Sparse autoencoders reveal organized biological knowledge but minimal regulatory logic in single-cell foundation models: a comparative atlas of Geneformer and scGPT

A new study applied sparse autoencoders to interpret two leading single-cell biology foundation models, Geneformer and scGPT. The analysis revealed these models internalize organized biological knowledge—with 29-59% of features mapping to Gene Ontology, KEGG, and Reactome databases—but capture minimal causal regulatory logic, with only 6.2-10.4% of transcription factor perturbations eliciting targeted responses. This establishes a bottleneck for using such models in predictive causal biology.

Sparse autoencoders reveal organized biological knowledge but minimal regulatory logic in single-cell foundation models: a comparative atlas of Geneformer and scGPT

Decoding the Biological Brain: Sparse Autoencoders Reveal What Single-Cell AI Models Really Know

New research has applied a powerful interpretability technique to peer inside two leading single-cell biology foundation models, Geneformer and scGPT. The findings, published in a preprint, reveal that while these AI systems have internalized a vast, organized atlas of biological knowledge—from pathways to protein interactions—they capture surprisingly little of the causal regulatory logic that governs gene expression. This establishes a clear bottleneck for using such models in predictive causal biology.

Applying Sparse Autoencoders to Biological AI

The study's authors employed sparse autoencoders (SAEs), a cutting-edge method from mechanistic interpretability, to decompose the dense internal activations of the models. They trained "TopK SAEs" on the residual stream activations from all layers of Geneformer V2-316M (18 layers) and the scGPT whole-human model (12 layers). This process generated massive atlases of 82,525 and 24,527 interpretable features, respectively, offering an unprecedented look under the hood.

The analysis confirmed a state known as superposition, where neural networks compress more concepts than they have dimensions to represent them cleanly. A striking 99.8% of the discovered SAE features were invisible to traditional analysis methods like Singular Value Decomposition (SVD), highlighting the necessity of advanced tools for understanding modern AI.

A Rich but Non-Causal Biological Atlas

Systematic characterization of the feature atlases revealed rich, organized biological knowledge. Between 29% to 59% of features could be annotated to major biological databases like Gene Ontology, KEGG, and Reactome. The features organized into co-activation modules (141 in Geneformer, 76 in scGPT) and exhibited clear hierarchical abstraction, with U-shaped activity profiles across model layers.

Furthermore, the features showed causal specificity (median 2.36x) and formed cross-layer "information highways," with 63% to 99.8% of features active across multiple layers.
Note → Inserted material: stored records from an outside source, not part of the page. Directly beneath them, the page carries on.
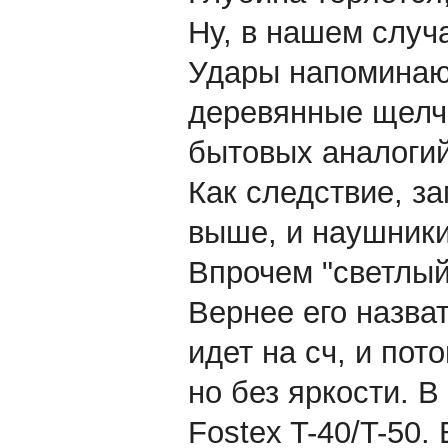
Ну, в нашем случа
Удары напоминают
деревянные щелч
бытовых аналогий
Как следствие, з
выше, и наушники
Впрочем "светлый
Вернее его назва
идет на сч, и пот
но без яркости. В
Fostex T-40/T-50.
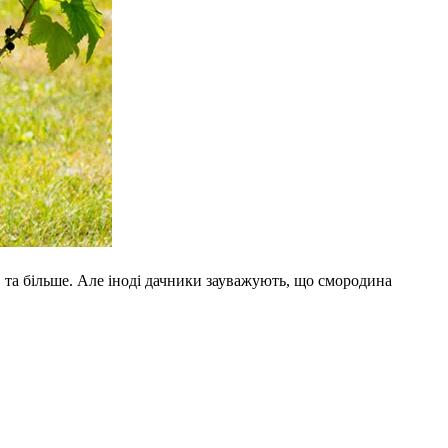
в та більше. Але іноді дачники зауважують, що смородина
This demonstrates that the models build a sophisticated, multi-layered representation of biological systems.

However, a critical test against genome-scale CRISPRi perturbation data exposed a major limitation. When checking if features responded specifically to the knockdown of known regulatory transcription factors (TFs), only 3 out of 48 TFs (6.2%) showed a targeted response. Using a more complex, multi-tissue control scenario provided only a marginal improvement to 10.4% (5 of 48 TFs), pinpointing the model's internal representations—not the experimental setup—as the fundamental bottleneck.

Key Takeaways and Released Resources

  • Knowledge vs. Causality: Single-cell foundation models encode a vast, hierarchically organized map of biological associations but lack the causal regulatory logic needed for accurate perturbation prediction.
  • Interpretability is Key: Techniques like sparse autoencoders are essential to unlock the "black box," revealing phenomena like massive superposition that older methods miss.
  • Representation as Bottleneck: The study concludes that improving the models' internal representations of causality is a prerequisite for advancing their utility in experimental design and discovery.
  • Open Resource: The researchers have released both complete feature atlases as interactive web platforms, allowing the scientific community to explore over 107,000 features across 30 layers of the two models.

This work provides a crucial reality check on the current capabilities of biological AI. It confirms their immense value as knowledge bases and pattern-recognition engines while clearly delineating the frontier of causal understanding—a frontier that must be crossed for the next leap in computational biology.